I often wonder what logic is used in our society to allow and even encourage our child/teen moms to take on the challenging, lifetime adult role of full complete care and responsibility of another human being who, by the luck of the draw entered the world through the bodies of ill prepared adolescents. Did we forget that the age requirement to buy a joint of marijuana is 18? Did we fail to remember that the age requirement to get a credit card with proof of an income source is 18? Did we know that the age requirement to serve an alcoholic beverage in a bar or restaurant is 18? How about recalling that the age to vote is also 18? Finally, are we aware that the Ottawa Humane Society will tell you that you cannot even buy or own a dog or cat unless you are 18?

Think about that . . .  The age requirements alone for all these adult roles, though so much simpler, so much less demanding, and so much less important, are greater than to take on the care, responsibility and decision making for a human infant on a full time long term basis. What can we be thinking, if we are thinking at all?

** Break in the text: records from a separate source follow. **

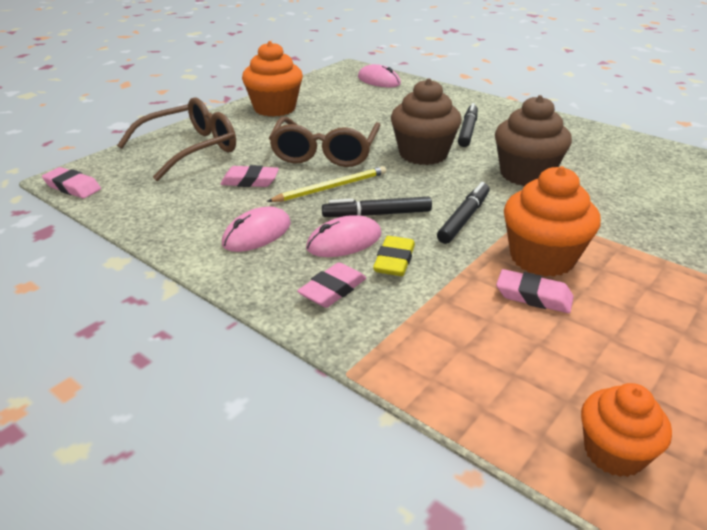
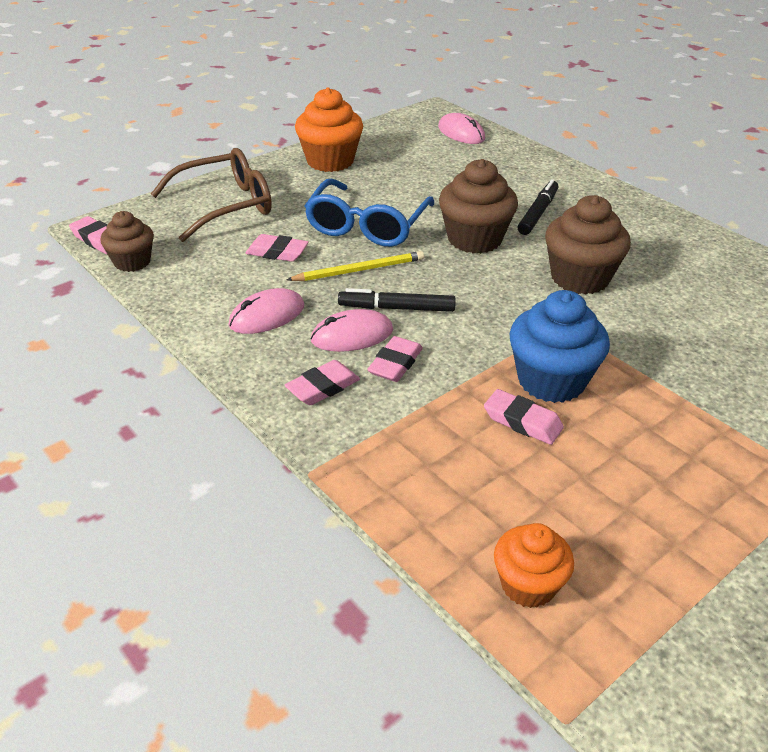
camera: 10 degrees right, 5 degrees up
(111, 202) = (132, 262): none -> brown cupcake
(325, 153) = (367, 226): brown glasses -> blue glasses
(394, 261) = (395, 364): yellow eraser -> pink eraser
(464, 218) = (487, 324): black marker -> none
(542, 258) = (551, 380): orange cupcake -> blue cupcake

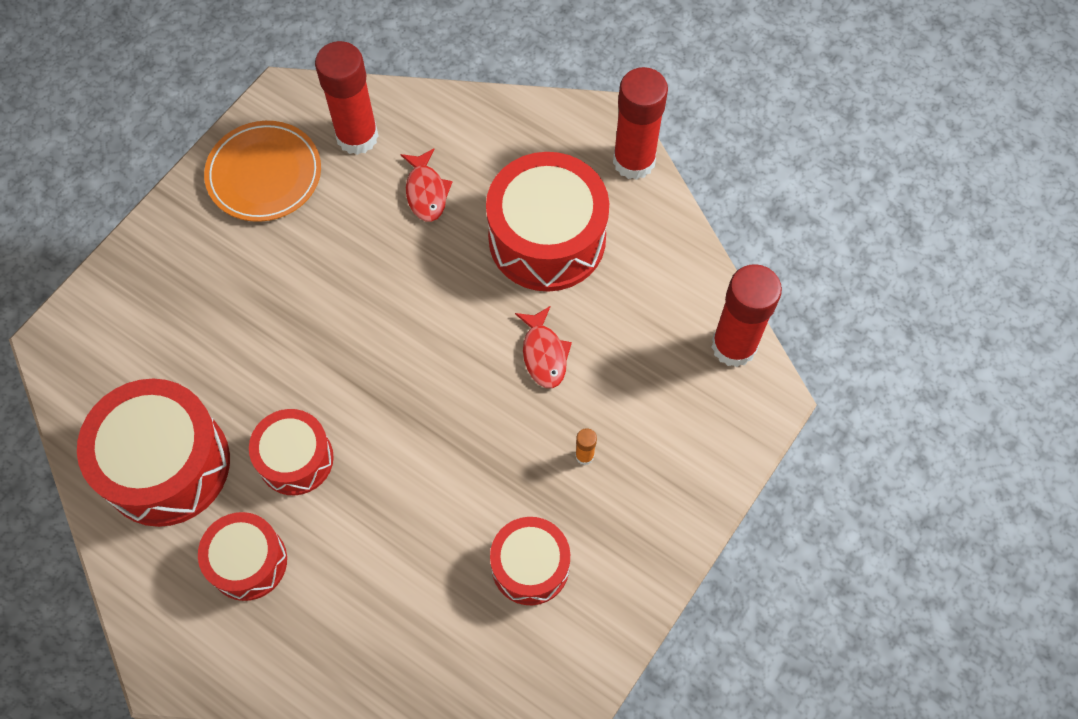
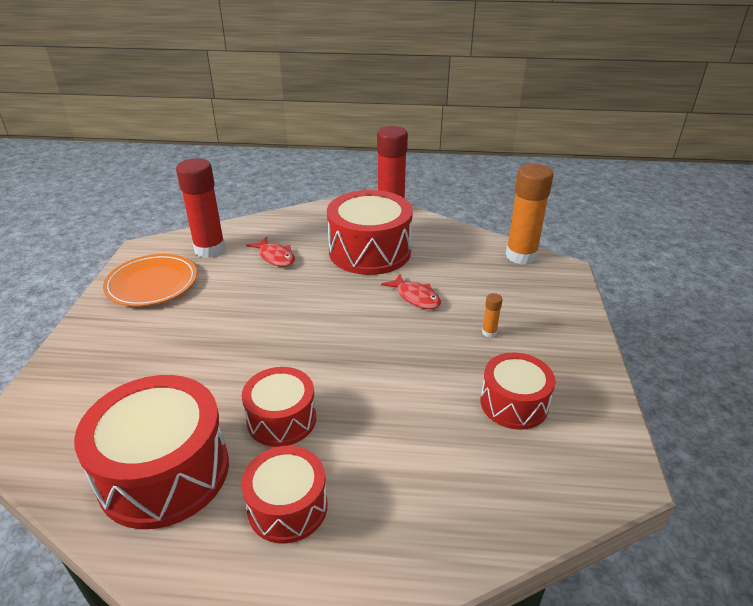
camera: 30 degrees left, 30 degrees down
(734, 346) = (521, 256): red glue stick -> orange glue stick

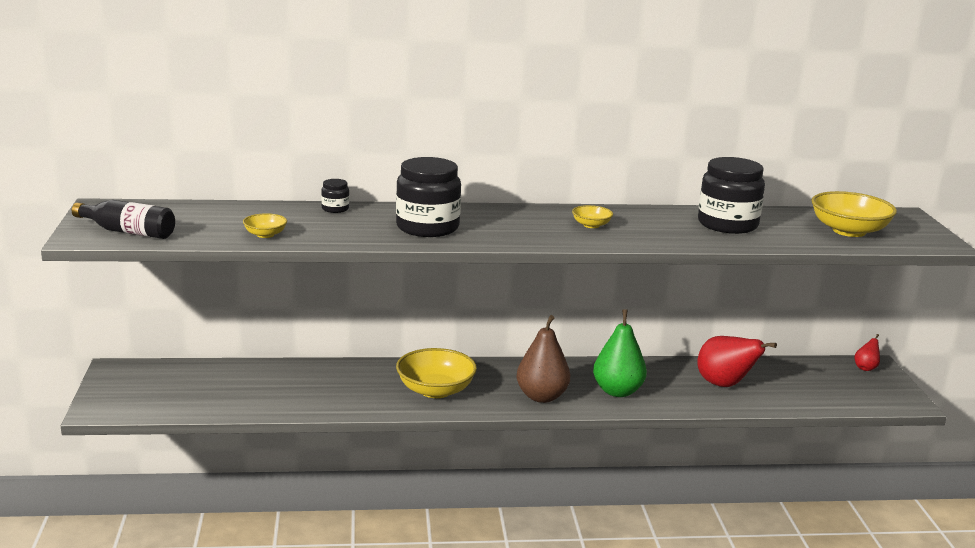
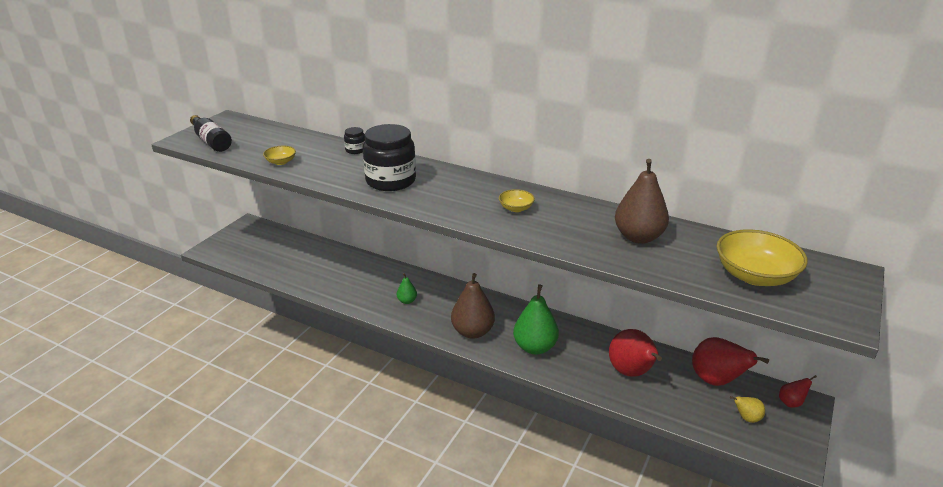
camera: 35 degrees right, 10 degrees up
(435, 390) = (407, 301): yellow bowl -> green pear
(727, 224) = (638, 237): black jar -> brown pear
(796, 370) = (716, 381): none -> red pear
(848, 389) = (746, 418): none -> yellow pear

How wonderful it would be if our societal attitudes, practices and policies which so negatively impact our female adolescents could eliminate the incidence of children parenting children. How I wish we could remember to never send a boy to do a man’s job. Perhaps I should say, we should remember to never send a girl to do a woman’s job. How I wish the insightful and poignant words of Connie Kaldor’s ‘Modern Lullaby’ were but a fading reflection of a sad social issue of days gone by.

Connie’s lyrics read….
‘Mama doesn’t have a chance.
She was young and fell to romance.
Baby doesn’t have a chance.
Mamas gonna find one, Mamas gonna find one,
Mamas gonna find little baby a chance.’

Let us wish upon all the twinkling stars above that our leaders, with the power to make it happen, help all our teenage mamas, find themselves and their little babies a chance.